İnsan egosu, sanki müziğe bir tık küsermişim gibi geliyor. Ama sonra devam ederim. Sadece toparlanmak için zamana ihtiyacım olur. Şu an pop müzik yapıyorum diye buna bazı dinleyiciler tarafından 'guilty pleasure' olarak bakılması zoruma gidiyor. Çünkü guilty pleasure olarak görülecek kadar ucuz bir şey yapmıyorum. Pop kültürü ile popüler olanı ayırt etmede hala güçlük çekiyoruz. Benim sıkıntım o. Başarısızlık da aslında göreceli. Eğer ben istediğim kitleye istediğim şekilde ulaşmışsam kendimi başarısız saymam.
KARAOKE YAPIYOR GİBİSİN
- Yeni dönem müzisyenler canlı söyleme konusunda biraz tembellik mi yapıyorlar?
- Canlı söyleme sistemini aslında biz değil, bizden eskiler değiştirdi. Bir de son dört sene güvenlik meselesi yüzünden konserler azaldı, seyirciye ulaşamama durumu ortaya çıktı. Onun dışında sosyal medya fenomenleri diye bir kitle çıktı ortaya. Sistem değişti. Sistem değişince ucuz işçilikle fazla kazanmaya yöneldi organizatörler. Ama sesini duyurması gereken genç müzisyenlerin de ilerlemesi gerekiyordu. Biz o yüzden o playback'leri yaptık. Benim kararım yazdan beri yapmamak. Birçok genç arkadaşım da yapmayacak artık. Konser olmuyorsa da olmasın. Biz üretimimize bakalım. Canlı söylemediğin noktada konserler sana hiçbir şey katmıyor. Hayalini yaşayamıyorsun. Karaoke yapıyor gibisin. Benim bu konuya tahammülüm artık sıfır.
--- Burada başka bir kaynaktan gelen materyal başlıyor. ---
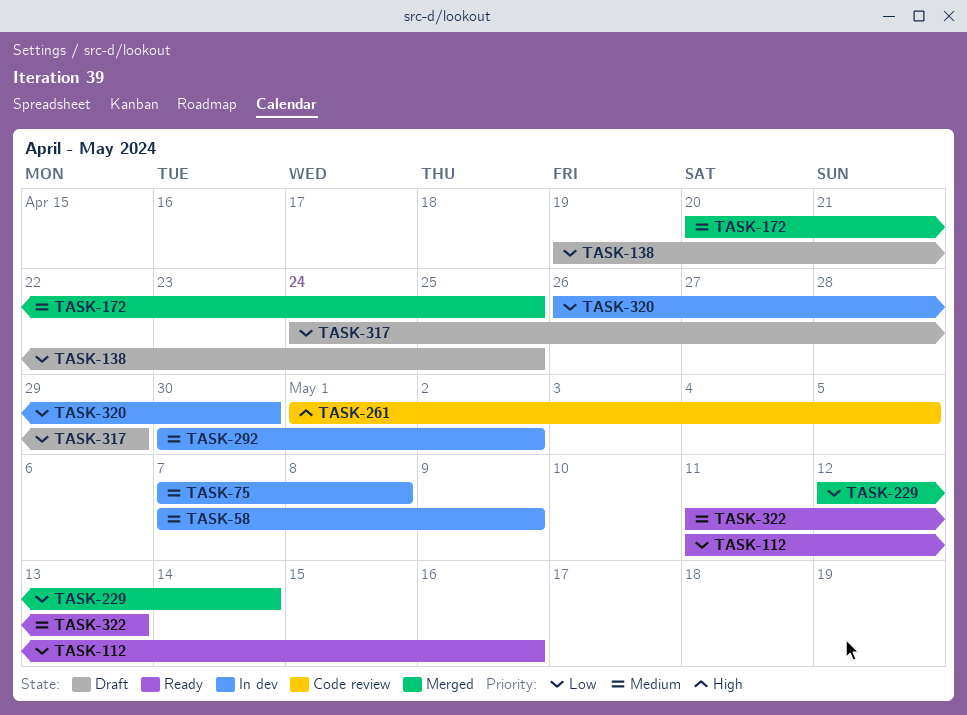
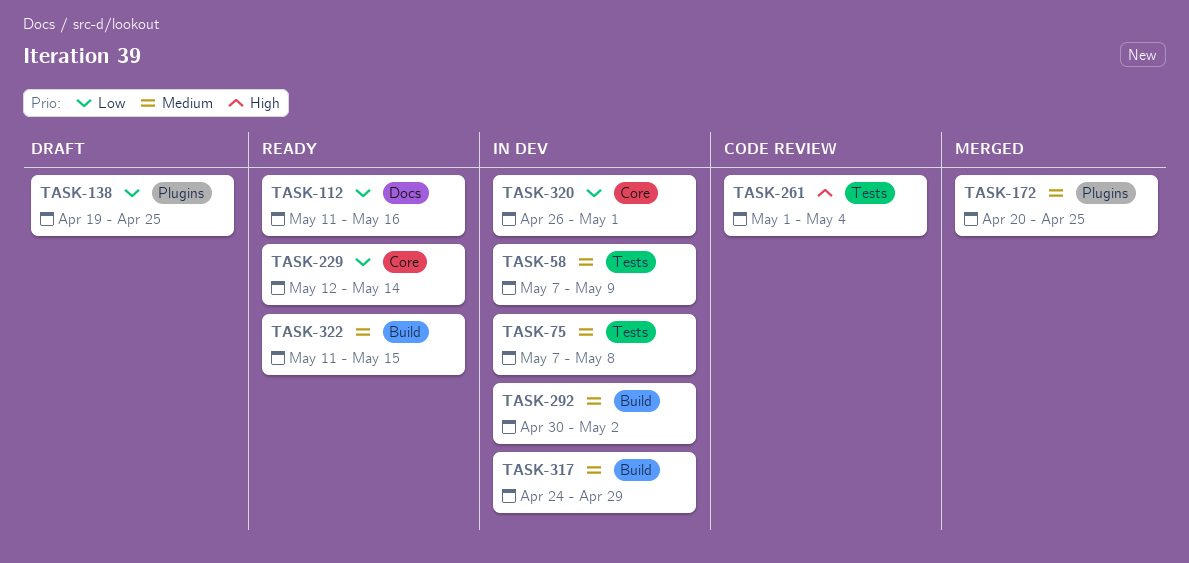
TASK-229, status: Merged -> Ready
TASK-261, due: May 5 -> May 4
TASK-317, status: Draft -> In dev
TASK-317, priority: Low -> Medium
TASK-320, due: Apr 30 -> May 1
TASK-322, due: May 13 -> May 15

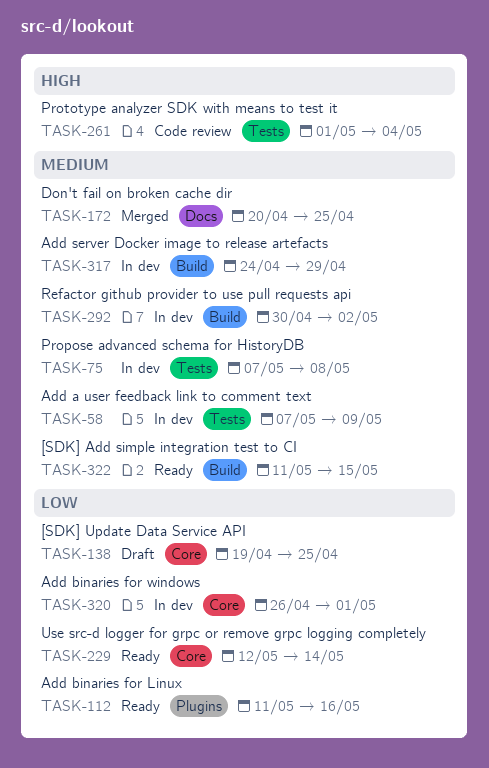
TASK-112, label: Docs -> Plugins
TASK-138, label: Plugins -> Core
TASK-172, label: Plugins -> Docs

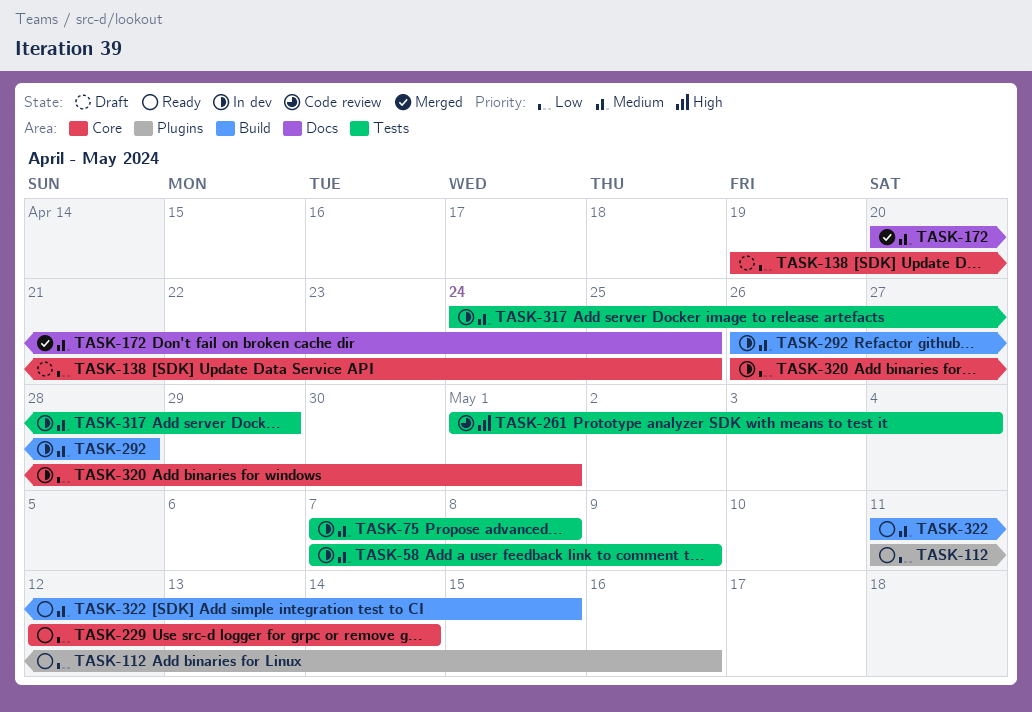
TASK-292, start: Apr 30 -> Apr 26
TASK-292, due: May 2 -> Apr 28
TASK-317, label: Build -> Tests

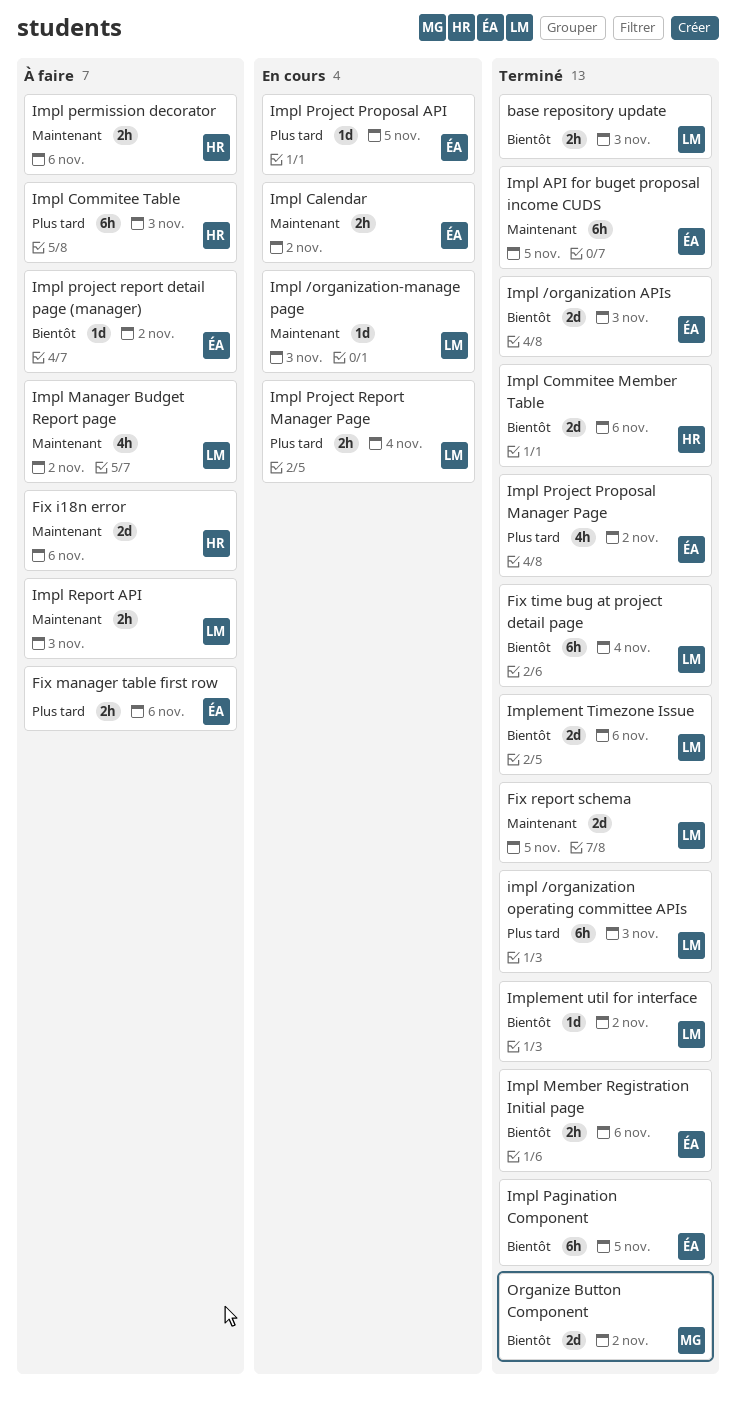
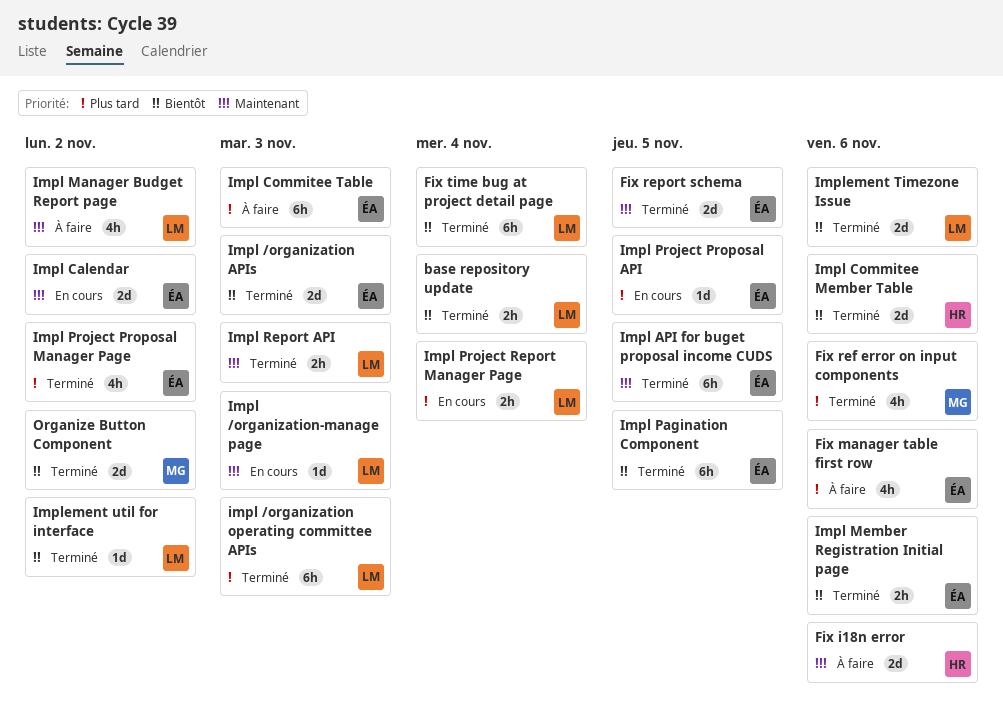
base repository update, due: Nov 3 -> Nov 4
Fix manager table first row, estimate: 2h -> 4h
Fix ref error on input components: none -> present
Fix report schema, owner: LM -> ÉA
Impl Calendar, estimate: 2h -> 2d
Impl Commitee Table, owner: HR -> ÉA
Impl permission decorator: present -> none
Impl project report detail page (manager): present -> none
Impl Report API, status: À faire -> Terminé

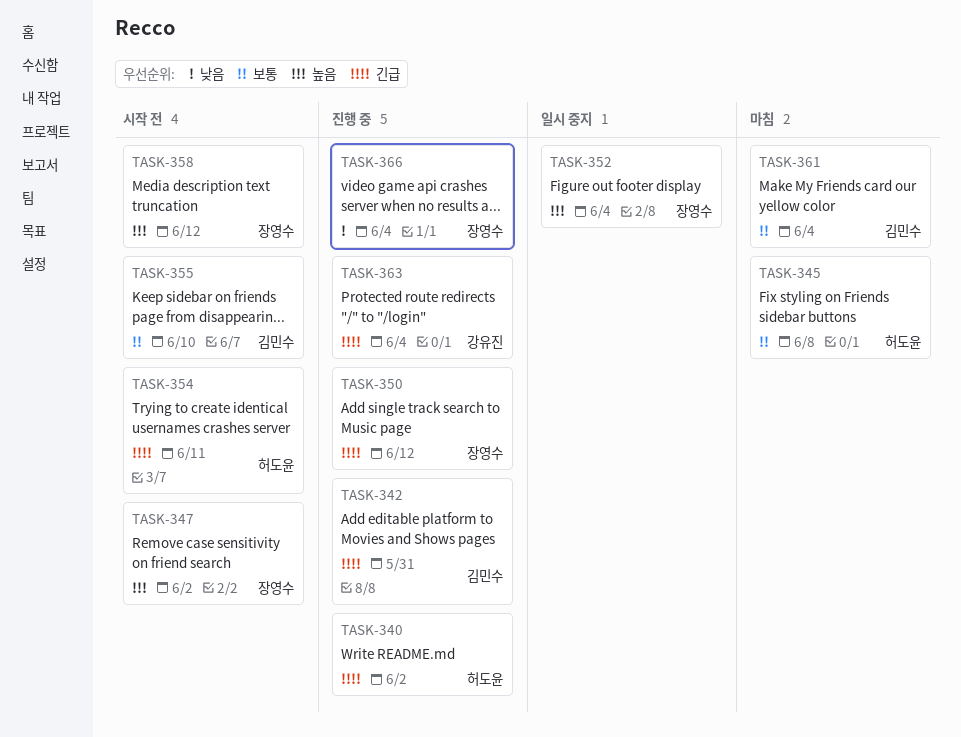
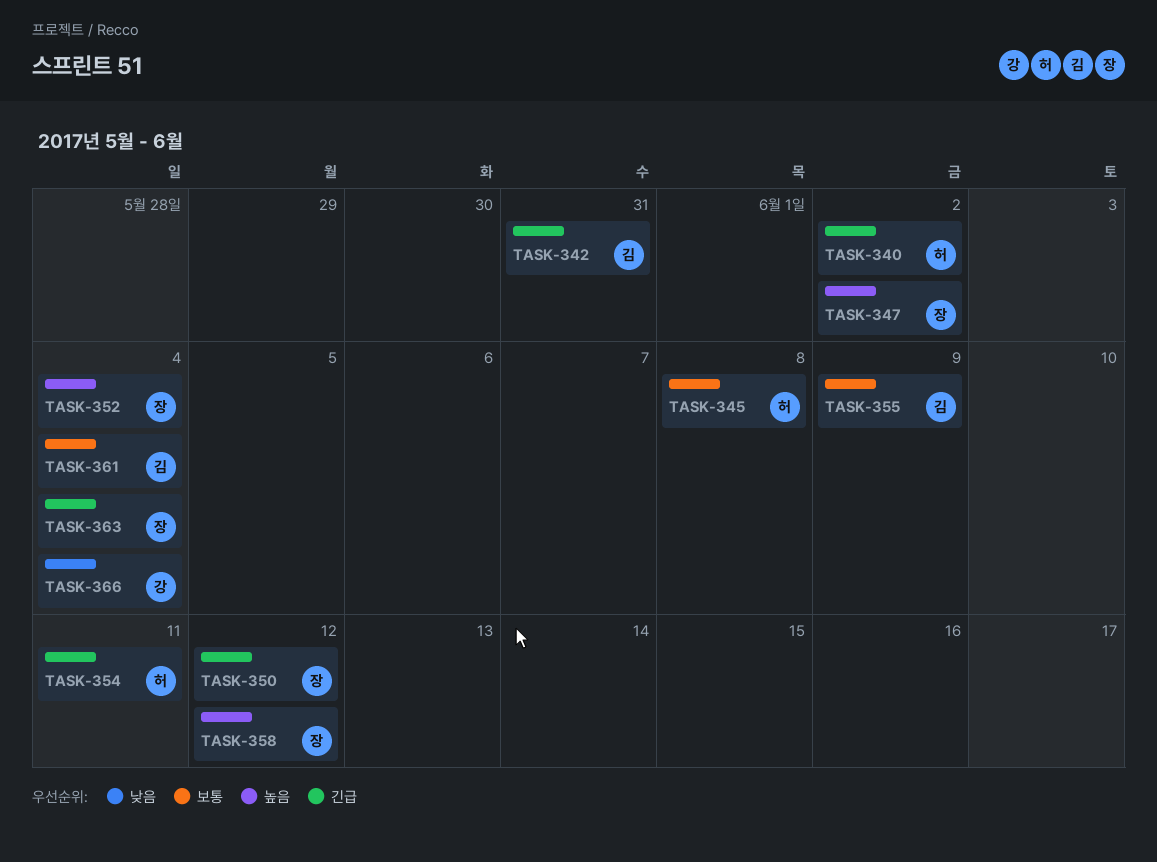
TASK-355, due: Jun 10 -> Jun 9
TASK-363, owner: 강유진 -> 장영수
TASK-366, owner: 장영수 -> 강유진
VAY BE NE GÜZEL BİR AİLEYMİŞİZ
- 2017'de sizi en çok mutlu eden olay ne oldu?
- Isparta konserimde yaşadım. Alanda 50-60 bin kişi vardı. Şoför, orkestramı yanlışlıkla havalimanına götürdü. Sahnenin yanında, arabanın içinde yarım saat orkestranın gelmesini bekledim. Bu arada sahneden benim orada olduğumu söyleyip orkestramın başına gelenleri duyurdular. Ve yuhalanmaya başladık. Öyle böyle bir yuhalanma değil. Bakın en mutlu diyorum! Sonra sahneye çıktım, herkes sustu. Tek bir şey söyledim. "Hayatta ilk defa yuhalandım. Çok garip bir duyguymuş. Teşekkür ederim bana bunu tattırdığınız için" dedim. Herkes kahkaha attı. Sonrası rüya gibiydi. En son Meksika dalgası yapıyorlardı.
- En üzüldüğünüz an ne zamandı?
- Ailemle ilgili bir sağlık problemine çok üzüldüm. Ama iyiyiz. Hayatta insanın başına her şey gelebilir. Gerçekten de zorlukların hepimiz için olduğunu anladığım ve kavradığım bir dönemdeyim. Yani "Neden bu bizim başımıza geldi?" demiyoruz. Başımıza gelecek her şeye karşı aile olarak birlikte hareket ediyoruz. En önemlisi de o.
- Ailenin bu gibi durumlarda bir arada olması çok önemli değil mi?
- Şifa, birlikte olmak. Ailemle ilgili çok şey keşfettim bu yıl. Yaşananlar hem bizi sarstı hem de kendimize dönüp bakıp dedik ki "Vay be biz ne güzel bir aileymişiz."
- 2017'de aşk var mıydı?
- Var var çok oldu. Şaka yapıyorum tabii ki. Zaten çok uzun süredir yanında mutlu olduğum kişiyle birlikteyim. Şu an aşk üstü bir gerçeklik yaşıyorum. 2017'ye ait değil sadece.